An upholsterer by trade, Kennedy, who stands a large 6-foot-2, created a search team, known as the Big Kahuna Search Group, hoping to find and fix the instrument, which would have been submerged for nearly a century by now. He's been called Captain Ahab, Sisyphus, Don Quixote, a rainbow chaser, and worse.
But, despite the mythic nature of the artifact, Sudbury historians say the legendary existence of such a piano may be rooted in fact. According to deeds, Ruth owned at least one cottage along side the pond, and the story of his piano has been a part of town folklore for decades. Lee Swanson, director of the Sudbury Historical Society, says there have been at least three sets of boys from the 1950s, 60s, and 70s who have said they encountered a piano in and around the pond.
"We have all these stories of kids playing with, burning, and even urinating on the piano," Swanson said.
Swanson also said he even received a call from a source who claimed her father was at the party where Ruth brought out the piano.
"She was very adamant that he was not drunk," Swanson said. "Her father says he brought the piano out to play for children and the Babe never drank around children."
The story of Kennedy's search received some national attention in the early 2000s when people began equating the search with an effort to break the Red Sox World Series drought known as the Curse of the Bambino.
"I was probably the only Red Sox fan who was heartbroken when they won the series," Kennedy said. "I always assumed there would be some sort of synchronization of finding the piano, and then winning it all. We even had the idea we'd bring it out in Game 7 of the World Series and play the Star Spangled Banner on it."
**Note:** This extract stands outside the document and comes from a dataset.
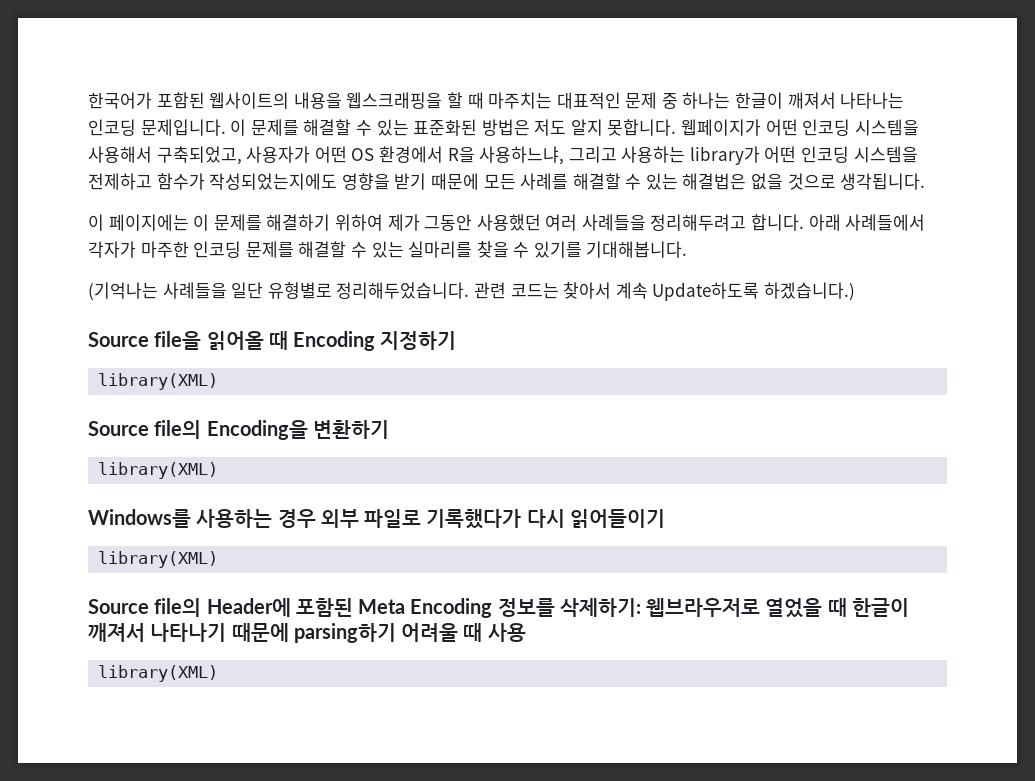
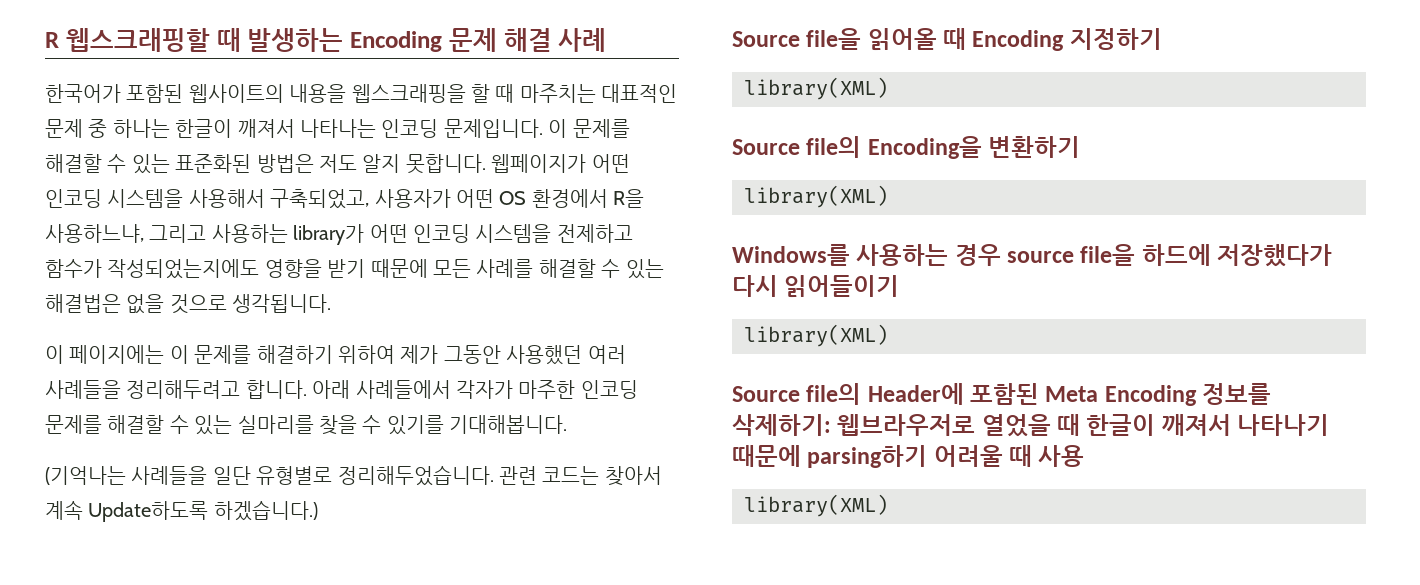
(88, 100) none -> [45,28,607,52] R 웹스크래핑할 때 발생하는 Encoding 문제 해결 사례 //
[320,509,522,529] 외부 파일로 기록했다가 -> [1007,244,1333,267] source file을 하드에 저장했다가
But the quest didn't end there for Kennedy. To him, the Babe has always been more than a curse.
"He's the biggest American icon," he said. "When I asked my sister-in-law, who isn't from the States, to describe America, she says Babe Ruth and apple pie, in that order. When Japanese soldiers charged in World War II, they used to yell, 'To hell with Babe Ruth,' in English."
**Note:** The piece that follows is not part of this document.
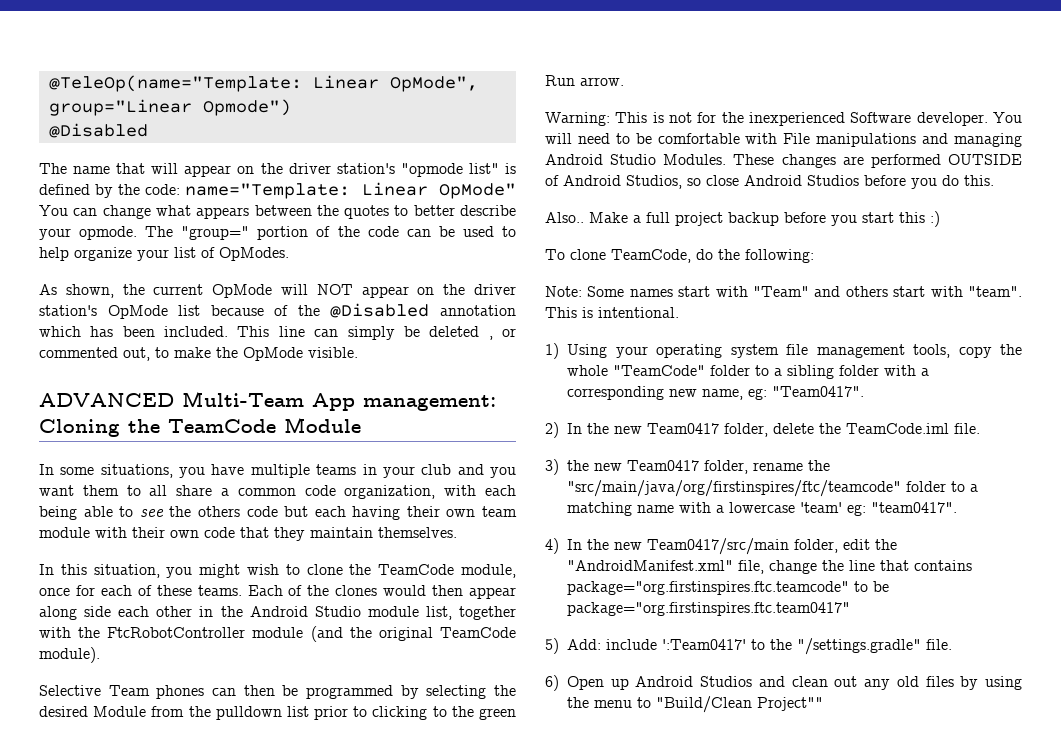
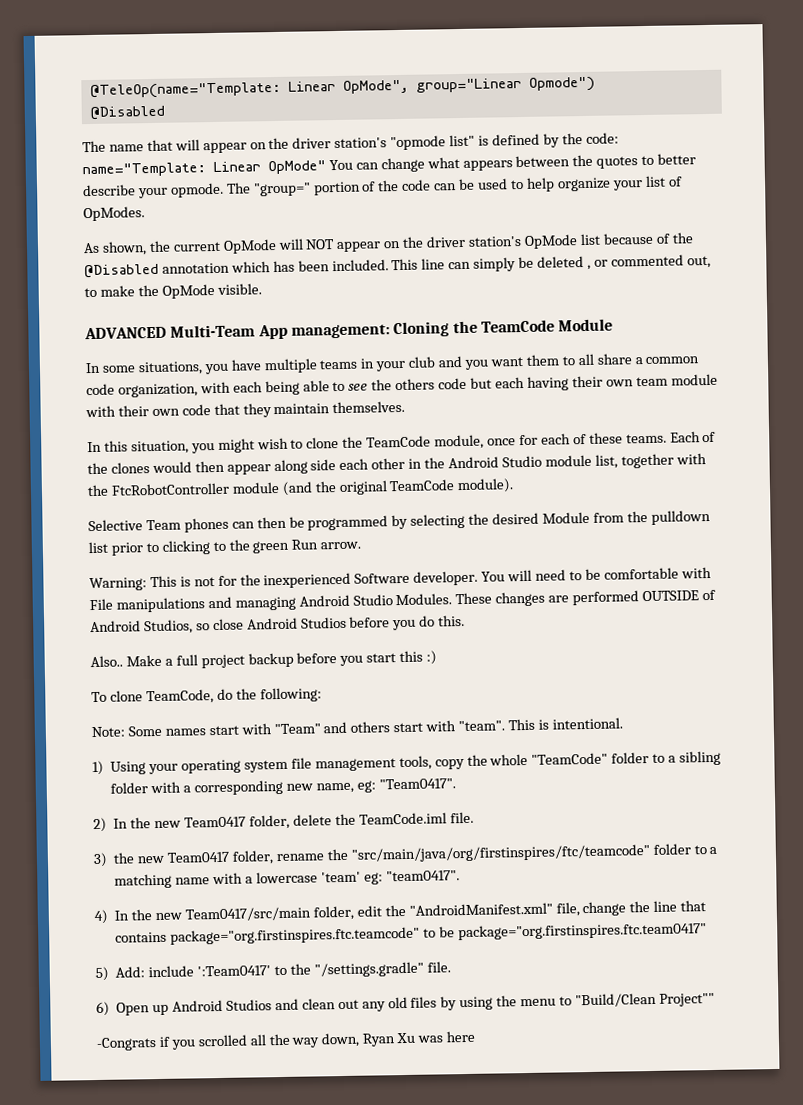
(823, 704) none -> [96,1030,476,1052] // -Congrats if you scrolled all the way down, Ryan Xu was here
Kennedy, who calls himself an amateur history detective, has spent hours digging through archives, taking oral histories, and even crouching under the fire of duck hunters along the pond in the autumn. Recently, after years of dead-ends, Kennedy pursued the only, well, sensible option that remained: he hired a psychic.
"There comes a time when even the best investigators get frustrated and call in a psychic," he said. "If I wasn't a believer before, I am now, because she pinpointed that veneer."
In order to locate the piano, Kennedy and the psychic went to the site of one of Babe Ruth's old lakeside cottages. Looking out at the pond, the psychic pointed to spots on a circle drawn in the dirt and gave her directions.
"First she said, 'home plate,' which I knew to mean Ruth's cabin," Kennedy said. "Then she said, 'shortstop 20 feet out,' which I knew to mean 10 o'clock, location- wise."
It was at this spot that divers found the veneer. The large chunk of metal believed to be the harp was located just feet away.
With this find, Kennedy says he can finally walk away from his search. Sure, the water is so muddy it's hard to tell if they really did find the harp (divers on this mission are performing what they call a "Braille dive"), but Kennedy feels as if he's accomplished his objective. He's put in the years and the money, and knows that surfacing and preserving a submerged piano could cost him a lot more of both.
He has a letter of commitment from an underwater archaeologist to excavate, and that's enough for Kennedy.
To some, quitting after having possible found the piano, but before it has been landed might seem akin to hitting a home run and stopping before home plate. To Kennedy, it's more like going out on top.
"Historically, people don't know when it's time to leave what you love," Kennedy said. "Even Babe Ruth ended up sticking around too long. He came back as an overweight Boston Brave, incapable of hitting at a Major-League level. After 10 years, the last thing I want to do is crawl to the finish line."